By “HTM” I understand you pair a TM with a SP, the pipeline being:
values → SDR Encoder → SP → TM → next step predictions

If you-re keen on sample efficiency you can skip the SP above if the SDR Encoder is outputting decent SDRs (constant sparsity). That would avoid SP’s “learning” stage which implies inconsistent encodings till it stabilizes to consistent representation.


I can’t help but feel you are trying to fit a square peg in a round hole.

The “prediction” part of HTM is just to recall the T+1 potential match(s) to the T pattern. The anomaly part is just that when T+1 becomes the new T, the sensed pattern does not match the recalled pattern(s)/prediction(s).

Note the (s) part. HTM might try to predict many possible outcomes; not a desirable property in a control algorithm.

For your “next angle = old angle + angular velocity” example this is essentially a lookup table. This is not really what HTM does.

HTM might tell you that the cart is not following a pattern it has seen before. There are many good applications where signalling that something is “not right” is a very desirable behavior, but a very simple conventional neural network would be a better fit for driving a “cart pole” kind of problem.

You should have many tools in your toolbox, and know how and when to use each one.


I appreciate the feedback, but I thought this was foundational to numenta’s theory of the brain.

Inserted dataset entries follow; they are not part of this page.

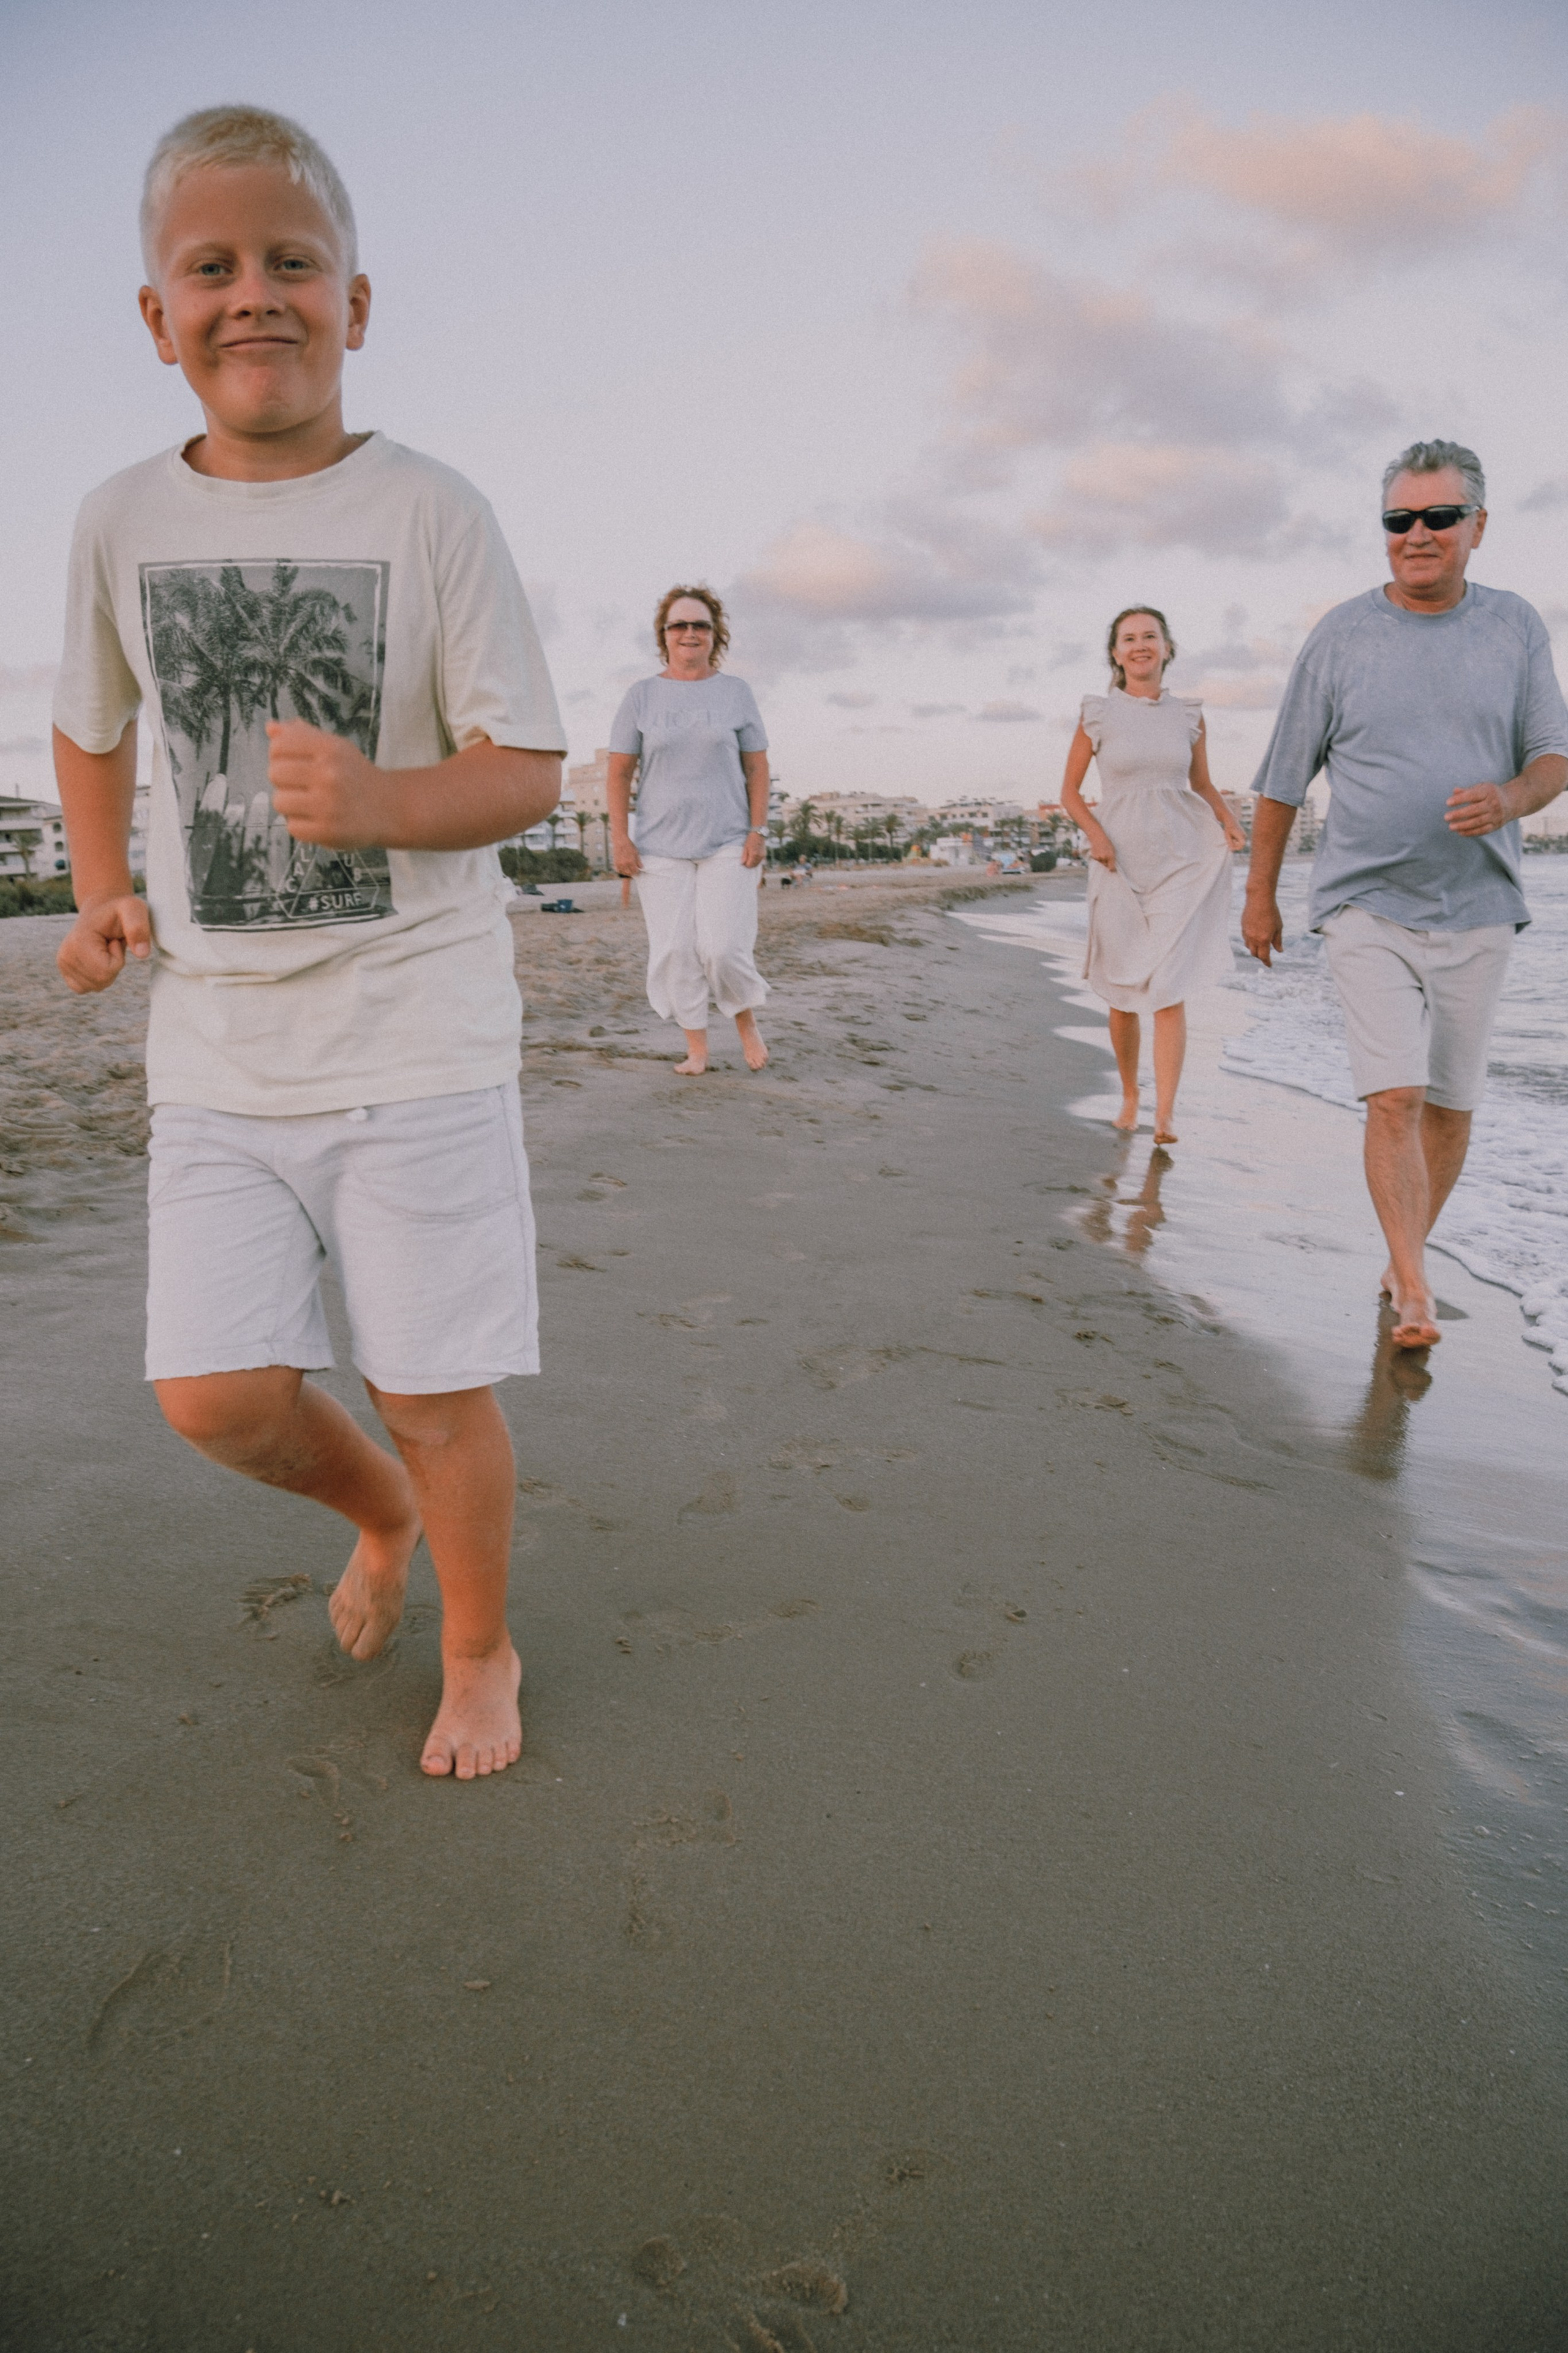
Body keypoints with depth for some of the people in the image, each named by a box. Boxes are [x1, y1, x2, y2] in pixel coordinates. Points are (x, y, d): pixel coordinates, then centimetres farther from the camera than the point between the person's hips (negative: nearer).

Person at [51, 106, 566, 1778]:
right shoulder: (122, 520, 6)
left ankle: (479, 1647, 31)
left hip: (420, 1036, -3)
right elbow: (86, 726, 23)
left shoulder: (430, 513, -5)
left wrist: (376, 800, -26)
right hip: (219, 1049, 4)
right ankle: (376, 1512, 35)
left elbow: (527, 773, -8)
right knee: (215, 1395, 0)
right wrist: (104, 899, 13)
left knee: (435, 1388, 2)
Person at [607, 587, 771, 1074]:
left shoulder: (736, 692, 7)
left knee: (724, 947, -10)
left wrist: (759, 831, -2)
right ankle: (696, 1046, 11)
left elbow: (757, 768, 7)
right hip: (660, 849, 1)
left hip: (728, 844, -1)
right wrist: (620, 838, -4)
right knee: (676, 951, -2)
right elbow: (619, 772, 4)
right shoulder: (642, 695, 5)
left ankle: (747, 1021, 17)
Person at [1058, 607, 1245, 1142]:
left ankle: (1165, 1117, -13)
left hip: (1181, 866, 0)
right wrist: (1095, 834, -12)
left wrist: (1228, 822, -1)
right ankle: (1129, 1096, 29)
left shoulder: (1189, 715, 6)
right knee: (1124, 996, 8)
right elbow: (1070, 792, 6)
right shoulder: (1097, 714, 1)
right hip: (1120, 868, 0)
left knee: (1170, 991, -11)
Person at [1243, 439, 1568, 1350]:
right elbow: (1285, 779, 6)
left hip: (1477, 908, 3)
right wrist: (1261, 894, 9)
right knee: (1394, 1097, -13)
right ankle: (1415, 1291, -11)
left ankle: (1405, 1255, 26)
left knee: (1452, 1102, 8)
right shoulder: (1341, 637, 0)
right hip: (1368, 907, -2)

The neocortex clearly models the world using learned abstractions which help to predict upcoming inputs. As I understand it, HTM is (one small section of this overall algorithm) derived from a (rough) understanding of neuroscience and neocortical principles, so is that not what we’re eventually aiming for? To get better at prediction and modelling arbitrary input?

The HTM has some amazing properties, like being robust to noise, local learning rules, not suffering from forgetting old values, modelling sequences of patterns with only a few repetitions, not needing to rely on ground truth labels for anything, simultaneous predictions like you said, and many more. There seems to be an immense potential to use (and extend) the HTM model for prediction. I don’t see simultaneous predictions as an error, if it can identify multiple possible interpretations of data then fantastic! It’s less about the absolute prediction error for the next timestep, and more about building up a sample efficient method of finding useful abstractions from arbitrary data. An internal model of the input that can capture relations at a sufficiently high level.

As that’s not currently possible with the existing HTM model, I’m attempting to probe the knowledge of the experienced members here and see if there are other insights or areas that could lead to more prediction-like systems, instead of just anomaly-detecting ones. I’ve seen (extensions of) the HTM algorithm used for reinforcement learning and controlling an agent with reward, so my impression so far is that it is far less limited than that one domain. If there are any other resources you think I should know about I’d love to hear your recommendations


The cortex is doing a lot of things.

Classic HTM focuses on both the temporal aspect and the sparsifying behavior of the spatial pooler.

TBT starts to move on (baby steps) to a system view. At this level we start to see the pattern completion behavior of the cortex. The cortex takes the noise buzzing/blooming world in and pattern-completes that to a region/map wide sparse representation of a prior learned pattern.

At some point the H of HTM will come into focus that then we will start to see the more interesting things that the cortex does - associating a pattern in one map/region to patterns in other maps/regions. This chaining of a perception in one map to remembered solution (guided by needs from the subcortex) is where the magic happens. If this interests you see my numerous posts on the “loop of consciousness” for the kind of processing done at this level. See the example below.

This is the level I have been looking at for many years - the system level behavior that does all the interesting things that the brain does.

Knowing what a single transistor does, even if in great detail, does not really explain how a collection of transistors in a computer draws a cat picture from the internet. Even stepping up a level to making gates and flip-flops is still a long way from kitten pictures. You need higher-level concepts and thinking to understand the system level behaviors.